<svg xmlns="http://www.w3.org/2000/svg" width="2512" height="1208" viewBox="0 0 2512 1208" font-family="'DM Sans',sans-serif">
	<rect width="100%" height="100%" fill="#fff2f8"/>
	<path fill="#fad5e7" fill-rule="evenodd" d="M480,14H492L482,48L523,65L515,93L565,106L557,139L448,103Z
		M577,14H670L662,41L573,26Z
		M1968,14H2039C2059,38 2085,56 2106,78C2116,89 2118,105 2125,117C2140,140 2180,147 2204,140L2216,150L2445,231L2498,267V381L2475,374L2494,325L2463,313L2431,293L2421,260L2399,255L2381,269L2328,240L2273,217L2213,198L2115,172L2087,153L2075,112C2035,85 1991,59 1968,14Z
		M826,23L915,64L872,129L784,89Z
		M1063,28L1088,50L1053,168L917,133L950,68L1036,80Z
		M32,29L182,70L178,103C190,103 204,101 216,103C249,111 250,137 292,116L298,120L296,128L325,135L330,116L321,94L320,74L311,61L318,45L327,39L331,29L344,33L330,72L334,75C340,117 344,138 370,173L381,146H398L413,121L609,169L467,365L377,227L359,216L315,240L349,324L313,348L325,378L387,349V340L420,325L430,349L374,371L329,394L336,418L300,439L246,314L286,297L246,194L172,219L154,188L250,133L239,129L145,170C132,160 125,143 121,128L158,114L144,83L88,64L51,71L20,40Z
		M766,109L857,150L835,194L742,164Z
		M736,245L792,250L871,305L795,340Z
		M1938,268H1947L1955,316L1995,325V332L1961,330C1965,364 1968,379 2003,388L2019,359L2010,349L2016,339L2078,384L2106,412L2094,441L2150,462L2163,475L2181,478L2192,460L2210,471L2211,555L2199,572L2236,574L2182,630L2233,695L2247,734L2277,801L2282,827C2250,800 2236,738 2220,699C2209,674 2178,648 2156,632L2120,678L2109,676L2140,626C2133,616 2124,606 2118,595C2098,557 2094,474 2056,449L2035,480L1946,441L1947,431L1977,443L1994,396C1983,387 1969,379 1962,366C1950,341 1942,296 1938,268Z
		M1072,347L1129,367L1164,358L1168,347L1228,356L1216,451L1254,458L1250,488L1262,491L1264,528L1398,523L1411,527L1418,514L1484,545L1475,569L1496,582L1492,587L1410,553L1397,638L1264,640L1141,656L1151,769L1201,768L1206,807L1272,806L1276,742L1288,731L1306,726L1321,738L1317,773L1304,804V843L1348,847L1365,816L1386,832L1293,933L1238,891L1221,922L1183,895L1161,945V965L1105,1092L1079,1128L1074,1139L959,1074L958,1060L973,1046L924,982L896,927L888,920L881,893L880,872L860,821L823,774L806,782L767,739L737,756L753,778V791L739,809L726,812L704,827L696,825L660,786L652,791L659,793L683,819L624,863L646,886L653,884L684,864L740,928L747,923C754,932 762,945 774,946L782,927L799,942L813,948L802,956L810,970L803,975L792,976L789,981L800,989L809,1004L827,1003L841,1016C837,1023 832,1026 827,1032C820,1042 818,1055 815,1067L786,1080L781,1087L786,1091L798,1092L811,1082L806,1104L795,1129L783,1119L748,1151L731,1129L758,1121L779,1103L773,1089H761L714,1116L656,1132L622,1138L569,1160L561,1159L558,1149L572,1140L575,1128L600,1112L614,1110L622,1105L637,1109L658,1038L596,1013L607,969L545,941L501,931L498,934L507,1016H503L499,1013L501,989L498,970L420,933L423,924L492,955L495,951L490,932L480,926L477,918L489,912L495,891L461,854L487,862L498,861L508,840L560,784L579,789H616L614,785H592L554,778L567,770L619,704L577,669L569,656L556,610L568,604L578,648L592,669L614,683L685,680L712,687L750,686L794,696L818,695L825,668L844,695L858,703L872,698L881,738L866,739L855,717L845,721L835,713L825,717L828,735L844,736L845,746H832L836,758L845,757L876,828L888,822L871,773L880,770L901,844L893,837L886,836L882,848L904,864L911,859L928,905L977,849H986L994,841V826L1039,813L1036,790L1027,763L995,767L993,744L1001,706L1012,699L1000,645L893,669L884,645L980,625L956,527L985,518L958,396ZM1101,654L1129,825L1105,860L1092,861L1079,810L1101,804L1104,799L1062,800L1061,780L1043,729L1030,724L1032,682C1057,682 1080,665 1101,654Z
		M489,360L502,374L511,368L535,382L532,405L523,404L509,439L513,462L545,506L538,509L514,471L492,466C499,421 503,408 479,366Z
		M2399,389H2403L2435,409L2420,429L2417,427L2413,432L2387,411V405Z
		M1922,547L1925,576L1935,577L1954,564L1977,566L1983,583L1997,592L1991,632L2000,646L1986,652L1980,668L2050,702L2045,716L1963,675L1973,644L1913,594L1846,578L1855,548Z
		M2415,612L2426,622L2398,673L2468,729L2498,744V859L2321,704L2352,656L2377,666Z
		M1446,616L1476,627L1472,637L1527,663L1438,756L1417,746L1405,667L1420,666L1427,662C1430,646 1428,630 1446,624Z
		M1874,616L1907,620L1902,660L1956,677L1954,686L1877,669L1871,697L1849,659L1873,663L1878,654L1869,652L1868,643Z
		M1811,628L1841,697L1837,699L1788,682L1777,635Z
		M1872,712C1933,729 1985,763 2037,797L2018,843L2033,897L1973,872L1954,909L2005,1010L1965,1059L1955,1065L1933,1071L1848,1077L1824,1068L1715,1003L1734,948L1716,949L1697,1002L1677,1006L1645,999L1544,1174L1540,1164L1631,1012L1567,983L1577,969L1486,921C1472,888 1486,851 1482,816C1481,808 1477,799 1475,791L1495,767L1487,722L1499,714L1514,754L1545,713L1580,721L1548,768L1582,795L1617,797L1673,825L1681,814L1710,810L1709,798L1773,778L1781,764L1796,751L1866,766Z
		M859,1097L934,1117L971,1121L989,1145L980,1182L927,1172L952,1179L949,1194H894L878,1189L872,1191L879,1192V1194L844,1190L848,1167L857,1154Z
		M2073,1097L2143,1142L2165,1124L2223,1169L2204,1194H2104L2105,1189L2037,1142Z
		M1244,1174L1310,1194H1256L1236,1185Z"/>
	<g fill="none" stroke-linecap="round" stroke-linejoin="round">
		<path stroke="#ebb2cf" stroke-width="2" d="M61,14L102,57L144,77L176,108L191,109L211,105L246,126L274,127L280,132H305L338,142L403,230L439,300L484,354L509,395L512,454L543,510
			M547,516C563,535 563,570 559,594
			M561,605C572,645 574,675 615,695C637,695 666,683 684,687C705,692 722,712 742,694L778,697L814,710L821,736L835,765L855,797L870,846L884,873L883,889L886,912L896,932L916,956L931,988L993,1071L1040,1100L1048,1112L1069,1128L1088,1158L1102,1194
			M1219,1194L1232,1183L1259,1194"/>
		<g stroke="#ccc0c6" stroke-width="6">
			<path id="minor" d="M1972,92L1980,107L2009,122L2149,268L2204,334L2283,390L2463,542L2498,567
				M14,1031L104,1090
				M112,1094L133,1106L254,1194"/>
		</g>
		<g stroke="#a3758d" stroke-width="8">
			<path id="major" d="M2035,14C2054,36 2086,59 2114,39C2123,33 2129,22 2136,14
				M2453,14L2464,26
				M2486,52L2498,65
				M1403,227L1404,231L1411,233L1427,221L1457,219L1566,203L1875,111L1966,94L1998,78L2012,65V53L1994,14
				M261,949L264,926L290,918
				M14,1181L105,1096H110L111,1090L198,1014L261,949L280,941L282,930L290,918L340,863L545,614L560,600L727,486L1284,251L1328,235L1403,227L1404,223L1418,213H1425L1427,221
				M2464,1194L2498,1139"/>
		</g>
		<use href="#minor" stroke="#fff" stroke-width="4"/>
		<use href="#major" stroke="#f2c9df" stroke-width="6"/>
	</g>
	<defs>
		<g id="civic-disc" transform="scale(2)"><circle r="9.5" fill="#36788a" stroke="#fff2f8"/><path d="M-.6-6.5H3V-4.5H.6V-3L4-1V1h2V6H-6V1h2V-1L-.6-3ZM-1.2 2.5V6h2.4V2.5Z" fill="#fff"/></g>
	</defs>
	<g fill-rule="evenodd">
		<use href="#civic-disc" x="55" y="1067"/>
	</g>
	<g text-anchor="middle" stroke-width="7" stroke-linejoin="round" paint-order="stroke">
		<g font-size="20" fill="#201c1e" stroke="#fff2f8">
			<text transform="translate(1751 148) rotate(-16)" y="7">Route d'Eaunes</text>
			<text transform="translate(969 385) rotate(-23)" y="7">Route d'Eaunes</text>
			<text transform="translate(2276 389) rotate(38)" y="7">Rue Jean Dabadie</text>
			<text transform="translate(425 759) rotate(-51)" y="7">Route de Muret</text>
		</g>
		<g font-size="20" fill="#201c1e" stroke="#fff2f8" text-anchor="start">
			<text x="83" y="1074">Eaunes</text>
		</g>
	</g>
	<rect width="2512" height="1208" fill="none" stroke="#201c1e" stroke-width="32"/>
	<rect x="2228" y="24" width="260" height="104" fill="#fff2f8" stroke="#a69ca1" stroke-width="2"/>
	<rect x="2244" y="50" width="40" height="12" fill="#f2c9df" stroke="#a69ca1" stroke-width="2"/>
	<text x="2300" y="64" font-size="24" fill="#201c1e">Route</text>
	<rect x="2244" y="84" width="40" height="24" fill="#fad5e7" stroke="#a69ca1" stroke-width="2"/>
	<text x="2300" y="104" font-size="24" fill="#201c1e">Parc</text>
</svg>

## TASK DIRECTIONS
The answer must be every line of the listing that holds the word "rule".

## SOLUTION TO THIS PROBLEM
	<path fill="#fad5e7" fill-rule="evenodd" d="M480,14H492L482,48L523,65L515,93L565,106L557,139L448,103Z
	<g fill-rule="evenodd">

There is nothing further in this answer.